Gambian journalist arrested
2009-06-25 14:43
Banjul - A Gambian journalist has been arrested for taking photographs of people attending a large media trial in the west African country, police and his wife said on Wednesday.
Augustine Kanjia, who works for the independent daily The Point, was taken in by police on Monday during the trial of several colleagues from his newspaper and an opposition paper, Foroyaa.
"All my life has been disturbed due to this unending arrest and detention of journalists. My husband has been detained for three days now without being released, which is a gross violation of his rights," Kanjia's wife Theresa Johnson said.
Fellow journalists on Wednesday went to visit Kanjia at the police station in Serrekunda, close to Banjul, but his lawyer, Assan Martin, said all efforts to obtain bail for him had failed.
"I was told by the police that they are still investigating the matter," Martin said.
On Monday, a packed court heard the case of seven journalists from The Point and Foroyaa who are accused of sedition because both their newspapers carried a statement from the Gambia Press Union (GPU) criticising President Yahya Jammeh.
The six men and a woman were freed on bail.

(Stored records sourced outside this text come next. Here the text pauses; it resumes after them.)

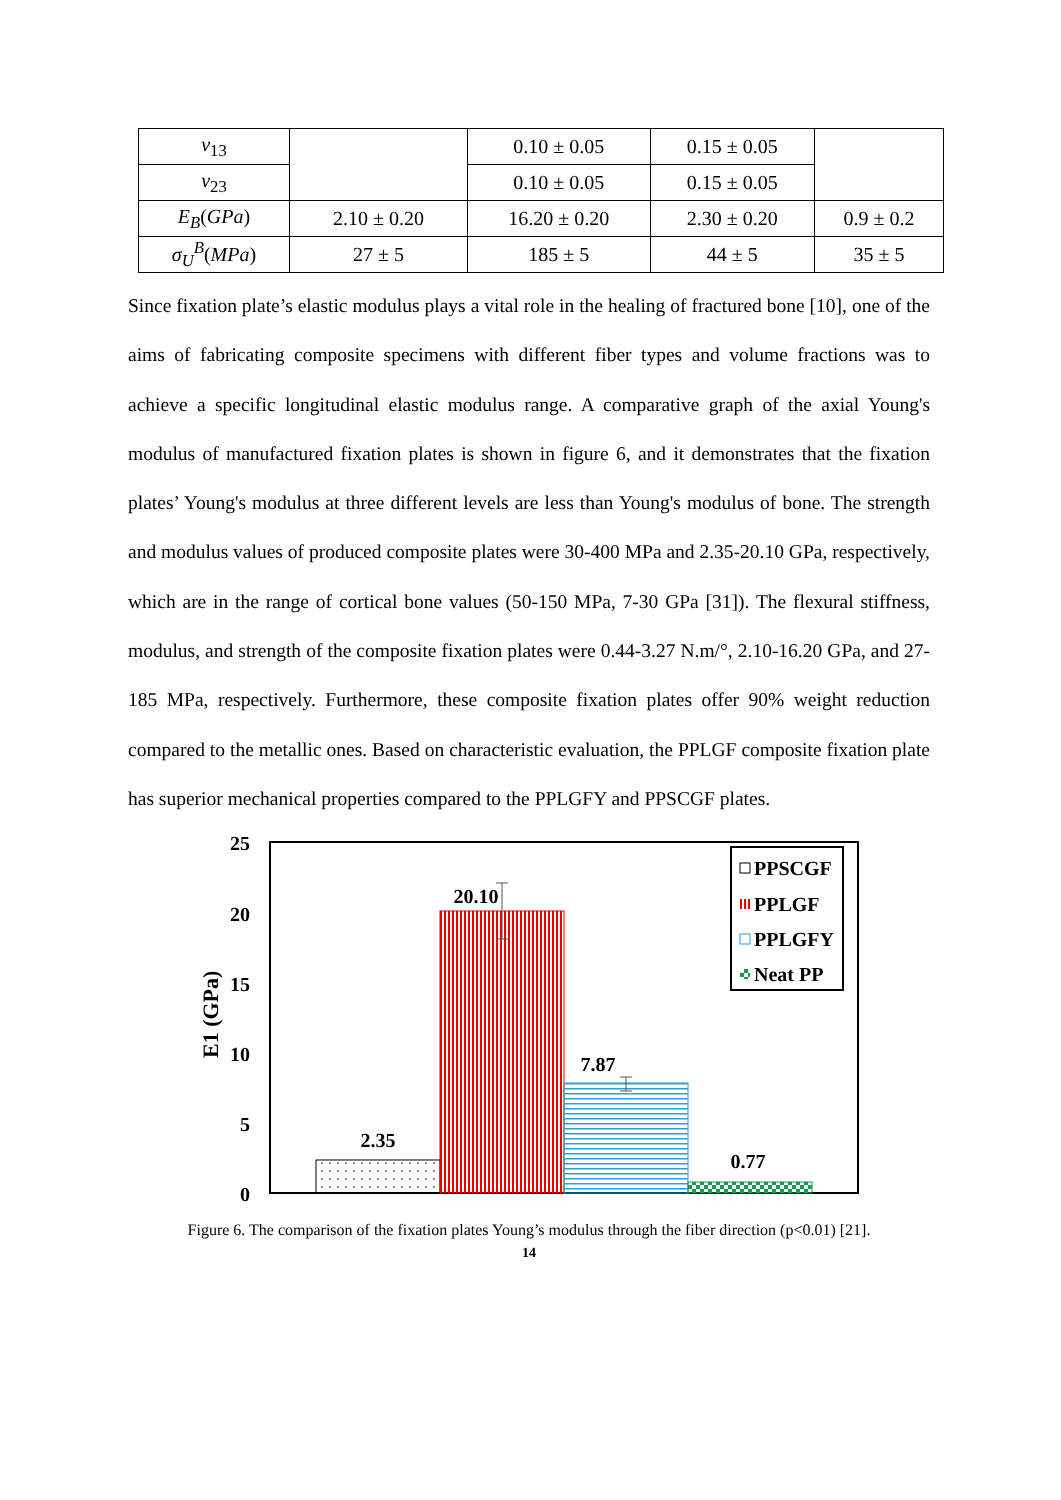| ν<sub>13</sub> | | 0.10 ± 0.05 | 0.15 ± 0.05 | |
| ν<sub>23</sub> | | 0.10 ± 0.05 | 0.15 ± 0.05 | |
| E<sub>B</sub> ( GPa ) | 2.10 ± 0.20 | 16.20 ± 0.20 | 2.30 ± 0.20 | 0.9 ± 0.2 |
| σ<sub>U</sub><sup>B</sup> ( MPa ) | 27 ± 5 | 185 ± 5 | 44 ± 5 | 35 ± 5 |
Since fixation plate’s elastic modulus plays a vital role in the healing of fractured bone [10], one of the aims of fabricating composite specimens with different fiber types and volume fractions was to achieve a specific longitudinal elastic modulus range. A comparative graph of the axial Young's modulus of manufactured fixation plates is shown in figure 6, and it demonstrates that the fixation plates’ Young's modulus at three different levels are less than Young's modulus of bone. The strength and modulus values of produced composite plates were 30-400 MPa and 2.35-20.10 GPa, respectively, which are in the range of cortical bone values (50-150 MPa, 7-30 GPa [31]). The flexural stiffness, modulus, and strength of the composite fixation plates were 0.44-3.27 N.m/°, 2.10-16.20 GPa, and 27-185 MPa, respectively. Furthermore, these composite fixation plates offer 90% weight reduction compared to the metallic ones. Based on characteristic evaluation, the PPLGF composite fixation plate has superior mechanical properties compared to the PPLGFY and PPSCGF plates.
25
20
15
10
5
0
E1 (GPa)
2.35
20.10
7.87
0.77
PPSCGF
PPLGF
PPLGFY
Neat PP
Figure 6. The comparison of the fixation plates Young’s modulus through the fiber direction (p<0.01) [21].
14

Provocative and inappropriate
Gambian authorities have declined to make any comment on Kanjia's arrest for taking pictures at the trial.
On June 8, Jammeh said in a state television interview that the government had "no stake" in the 2004 murder of journalist Deyda Hydara and rebuffed persistent speculation of high-level involvement in the killing.
Jammeh instead hinted that the investigative journalist's love life had led to the murder by unidentified gunmen in his car.
The GPU reacted in a statement that called the president's comments "provocative" and inappropriate, amounting to "character assassination."
Hydara founded The Point and was also a correspondent for AFP and the press watchdog group Reporters Sans Frontieres (RSF - Reporters Without Borders), which has recently revived "serious suspicions regarding the responsibility of the Gambian security services" in the killing.
The ambassadors of the United States and Britain attended Monday's court hearing in the Serrekunda suburb of Kanifing, which was surrounded by armed security men.